#### [STATED EXERCISE]
Put the lines below into a Markdown table with two columns, Row and Line, numbering each line in Row and leaving out any blank lines.

#### [DATA FOR PROCESSING]
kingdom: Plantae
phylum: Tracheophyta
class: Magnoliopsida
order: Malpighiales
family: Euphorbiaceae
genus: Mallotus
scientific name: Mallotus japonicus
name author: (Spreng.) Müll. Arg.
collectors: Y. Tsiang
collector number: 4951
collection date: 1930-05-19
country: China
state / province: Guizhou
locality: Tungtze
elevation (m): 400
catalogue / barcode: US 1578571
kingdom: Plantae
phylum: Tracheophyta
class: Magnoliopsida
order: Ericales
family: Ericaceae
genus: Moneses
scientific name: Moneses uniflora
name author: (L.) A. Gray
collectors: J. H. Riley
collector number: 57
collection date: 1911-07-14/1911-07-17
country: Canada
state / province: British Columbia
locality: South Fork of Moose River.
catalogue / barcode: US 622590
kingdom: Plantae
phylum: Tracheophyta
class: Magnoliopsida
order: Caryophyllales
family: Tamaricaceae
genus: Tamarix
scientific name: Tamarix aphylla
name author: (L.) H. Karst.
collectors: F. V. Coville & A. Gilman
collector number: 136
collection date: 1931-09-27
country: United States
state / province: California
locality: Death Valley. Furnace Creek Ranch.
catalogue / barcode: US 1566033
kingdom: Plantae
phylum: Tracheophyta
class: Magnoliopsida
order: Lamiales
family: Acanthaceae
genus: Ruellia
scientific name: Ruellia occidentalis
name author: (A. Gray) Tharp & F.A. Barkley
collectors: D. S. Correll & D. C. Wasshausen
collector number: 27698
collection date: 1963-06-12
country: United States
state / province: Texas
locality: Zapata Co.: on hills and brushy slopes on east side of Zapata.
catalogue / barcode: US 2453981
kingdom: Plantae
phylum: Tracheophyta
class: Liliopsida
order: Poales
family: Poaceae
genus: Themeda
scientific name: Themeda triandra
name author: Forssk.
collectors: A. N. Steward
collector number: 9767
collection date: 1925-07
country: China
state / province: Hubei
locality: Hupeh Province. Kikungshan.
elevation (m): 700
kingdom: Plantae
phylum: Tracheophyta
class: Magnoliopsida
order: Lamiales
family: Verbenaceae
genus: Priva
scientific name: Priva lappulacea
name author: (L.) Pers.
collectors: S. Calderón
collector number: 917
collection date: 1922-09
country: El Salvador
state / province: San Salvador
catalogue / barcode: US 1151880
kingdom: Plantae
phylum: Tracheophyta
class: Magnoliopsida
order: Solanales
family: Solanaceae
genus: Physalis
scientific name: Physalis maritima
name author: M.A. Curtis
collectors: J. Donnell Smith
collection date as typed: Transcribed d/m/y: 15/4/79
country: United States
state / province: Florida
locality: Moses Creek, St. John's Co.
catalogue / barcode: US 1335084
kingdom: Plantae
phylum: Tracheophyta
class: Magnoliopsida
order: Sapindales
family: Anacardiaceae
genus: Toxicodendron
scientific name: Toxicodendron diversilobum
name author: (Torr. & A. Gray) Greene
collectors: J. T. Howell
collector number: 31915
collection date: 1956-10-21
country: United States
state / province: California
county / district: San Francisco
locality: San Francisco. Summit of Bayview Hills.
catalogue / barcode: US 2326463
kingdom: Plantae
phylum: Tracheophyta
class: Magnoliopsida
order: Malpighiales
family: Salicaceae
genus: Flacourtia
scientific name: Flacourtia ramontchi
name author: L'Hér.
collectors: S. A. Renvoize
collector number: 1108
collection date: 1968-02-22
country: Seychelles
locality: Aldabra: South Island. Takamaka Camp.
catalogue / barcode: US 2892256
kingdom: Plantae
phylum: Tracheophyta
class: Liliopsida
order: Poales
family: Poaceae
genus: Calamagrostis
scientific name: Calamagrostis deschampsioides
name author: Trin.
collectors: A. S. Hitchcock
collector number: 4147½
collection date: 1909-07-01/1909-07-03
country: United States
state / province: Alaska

#### [THE REPLY]
| Row | Line |
|---|---|
| 1 | kingdom: Plantae |
| 2 | phylum: Tracheophyta |
| 3 | class: Magnoliopsida |
| 4 | order: Malpighiales |
| 5 | family: Euphorbiaceae |
| 6 | genus: Mallotus |
| 7 | scientific name: Mallotus japonicus |
| 8 | name author: (Spreng.) Müll. Arg. |
| 9 | collectors: Y. Tsiang |
| 10 | collector number: 4951 |
| 11 | collection date: 1930-05-19 |
| 12 | country: China |
| 13 | state / province: Guizhou |
| 14 | locality: Tungtze |
| 15 | elevation (m): 400 |
| 16 | catalogue / barcode: US 1578571 |
| 17 | kingdom: Plantae |
| 18 | phylum: Tracheophyta |
| 19 | class: Magnoliopsida |
| 20 | order: Ericales |
| 21 | family: Ericaceae |
| 22 | genus: Moneses |
| 23 | scientific name: Moneses uniflora |
| 24 | name author: (L.) A. Gray |
| 25 | collectors: J. H. Riley |
| 26 | collector number: 57 |
| 27 | collection date: 1911-07-14/1911-07-17 |
| 28 | country: Canada |
| 29 | state / province: British Columbia |
| 30 | locality: South Fork of Moose River. |
| 31 | catalogue / barcode: US 622590 |
| 32 | kingdom: Plantae |
| 33 | phylum: Tracheophyta |
| 34 | class: Magnoliopsida |
| 35 | order: Caryophyllales |
| 36 | family: Tamaricaceae |
| 37 | genus: Tamarix |
| 38 | scientific name: Tamarix aphylla |
| 39 | name author: (L.) H. Karst. |
| 40 | collectors: F. V. Coville & A. Gilman |
| 41 | collector number: 136 |
| 42 | collection date: 1931-09-27 |
| 43 | country: United States |
| 44 | state / province: California |
| 45 | locality: Death Valley. Furnace Creek Ranch. |
| 46 | catalogue / barcode: US 1566033 |
| 47 | kingdom: Plantae |
| 48 | phylum: Tracheophyta |
| 49 | class: Magnoliopsida |
| 50 | order: Lamiales |
| 51 | family: Acanthaceae |
| 52 | genus: Ruellia |
| 53 | scientific name: Ruellia occidentalis |
| 54 | name author: (A. Gray) Tharp & F.A. Barkley |
| 55 | collectors: D. S. Correll & D. C. Wasshausen |
| 56 | collector number: 27698 |
| 57 | collection date: 1963-06-12 |
| 58 | country: United States |
| 59 | state / province: Texas |
| 60 | locality: Zapata Co.: on hills and brushy slopes on east side of Zapata. |
| 61 | catalogue / barcode: US 2453981 |
| 62 | kingdom: Plantae |
| 63 | phylum: Tracheophyta |
| 64 | class: Liliopsida |
| 65 | order: Poales |
| 66 | family: Poaceae |
| 67 | genus: Themeda |
| 68 | scientific name: Themeda triandra |
| 69 | name author: Forssk. |
| 70 | collectors: A. N. Steward |
| 71 | collector number: 9767 |
| 72 | collection date: 1925-07 |
| 73 | country: China |
| 74 | state / province: Hubei |
| 75 | locality: Hupeh Province. Kikungshan. |
| 76 | elevation (m): 700 |
| 77 | kingdom: Plantae |
| 78 | phylum: Tracheophyta |
| 79 | class: Magnoliopsida |
| 80 | order: Lamiales |
| 81 | family: Verbenaceae |
| 82 | genus: Priva |
| 83 | scientific name: Priva lappulacea |
| 84 | name author: (L.) Pers. |
| 85 | collectors: S. Calderón |
| 86 | collector number: 917 |
| 87 | collection date: 1922-09 |
| 88 | country: El Salvador |
| 89 | state / province: San Salvador |
| 90 | catalogue / barcode: US 1151880 |
| 91 | kingdom: Plantae |
| 92 | phylum: Tracheophyta |
| 93 | class: Magnoliopsida |
| 94 | order: Solanales |
| 95 | family: Solanaceae |
| 96 | genus: Physalis |
| 97 | scientific name: Physalis maritima |
| 98 | name author: M.A. Curtis |
| 99 | collectors: J. Donnell Smith |
| 100 | collection date as typed: Transcribed d/m/y: 15/4/79 |
| 101 | country: United States |
| 102 | state / province: Florida |
| 103 | locality: Moses Creek, St. John's Co. |
| 104 | catalogue / barcode: US 1335084 |
| 105 | kingdom: Plantae |
| 106 | phylum: Tracheophyta |
| 107 | class: Magnoliopsida |
| 108 | order: Sapindales |
| 109 | family: Anacardiaceae |
| 110 | genus: Toxicodendron |
| 111 | scientific name: Toxicodendron diversilobum |
| 112 | name author: (Torr. & A. Gray) Greene |
| 113 | collectors: J. T. Howell |
| 114 | collector number: 31915 |
| 115 | collection date: 1956-10-21 |
| 116 | country: United States |
| 117 | state / province: California |
| 118 | county / district: San Francisco |
| 119 | locality: San Francisco. Summit of Bayview Hills. |
| 120 | catalogue / barcode: US 2326463 |
| 121 | kingdom: Plantae |
| 122 | phylum: Tracheophyta |
| 123 | class: Magnoliopsida |
| 124 | order: Malpighiales |
| 125 | family: Salicaceae |
| 126 | genus: Flacourtia |
| 127 | scientific name: Flacourtia ramontchi |
| 128 | name author: L'Hér. |
| 129 | collectors: S. A. Renvoize |
| 130 | collector number: 1108 |
| 131 | collection date: 1968-02-22 |
| 132 | country: Seychelles |
| 133 | locality: Aldabra: South Island. Takamaka Camp. |
| 134 | catalogue / barcode: US 2892256 |
| 135 | kingdom: Plantae |
| 136 | phylum: Tracheophyta |
| 137 | class: Liliopsida |
| 138 | order: Poales |
| 139 | family: Poaceae |
| 140 | genus: Calamagrostis |
| 141 | scientific name: Calamagrostis deschampsioides |
| 142 | name author: Trin. |
| 143 | collectors: A. S. Hitchcock |
| 144 | collector number: 4147½ |
| 145 | collection date: 1909-07-01/1909-07-03 |
| 146 | country: United States |
| 147 | state / province: Alaska |